Mit seinem Buch "Fragmente einer Sprache der Liebe" wurde Barthes in den 70er-Jahren einem internationalen Publikum bekannt. Der französische Philosoph und Schriftsteller gilt als einer der Gründungsfiguren des Poststrukturalismus. Barthes habe sich, so scherzt der Literaturwissenschaftler Ottmar Ette, "Zeit seines Lebens mit Fragen der Dummheit" beschäftigt.

Kampf gegen komplexes Denken

Mit dem Zitat weise Barthes darauf hin, dass es einen gesellschaftlichen Kampf darum gebe, was als Wissen gelten kann. Der "gesunde Menschenverstand" sei dabei ein Instrument, um komplexes Denken außer Kraft zu setzen und zwar ohne selbst Argumente zu liefern.
"Nichts wird so heiß gegessen, wie es gekocht wird" – mit Floskeln wie dieser versuchten faschistoide Bewegungen heute zum Beispiel die Autorität von wissenschaftlichen Klimastudien zu untergraben. "Wenn ich mit einem solchen Satz komme, dann entkräfte ich immer eine bestimmte Art der Intelligenz, nämlich komplexe Sachverhalte darzustellen, zu belegen und an Argumenten zu entwickeln".
Letztlich, meint Ottmar Ette, ginge es dabei vor allem darum, sich der Frage nach gesellschaftlicher Verantwortung zu entziehen. Zu Zeiten von Barthes genauso wie heute.
----------
### Arbeitsanweisungen
- 1) Nenne alle Tätigkeiten, die laut dem Text über Barthes jene Art der Intelligenz ausmachen, die ein Satz wie „Nichts wird so heiß gegessen, wie es gekocht wird“ entkräftet.
- 2) Gib die Stelle aus dem Text über Barthes wörtlich wieder, beginnend mit „Kampf gegen komplexes“ und weiter bis einschließlich „Argumente zu liefern.“.

### Rohdaten
----------
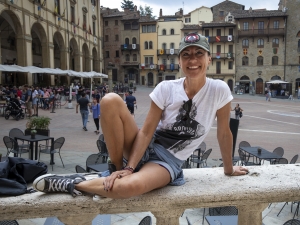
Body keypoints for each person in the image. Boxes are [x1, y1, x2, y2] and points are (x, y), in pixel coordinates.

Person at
----------
### Lösungen zur Übung
- 1)
- komplexe Sachverhalte darstellen
- komplexe Sachverhalte belegen
- komplexe Sachverhalte an Argumenten entwickeln

- 2)
Kampf gegen komplexes Denken

Mit dem Zitat weise Barthes darauf hin, dass es einen gesellschaftlichen Kampf darum gebe, was als Wissen gelten kann. Der "gesunde Menschenverstand" sei dabei ein Instrument, um komplexes Denken außer Kraft zu setzen und zwar ohne selbst Argumente zu liefern.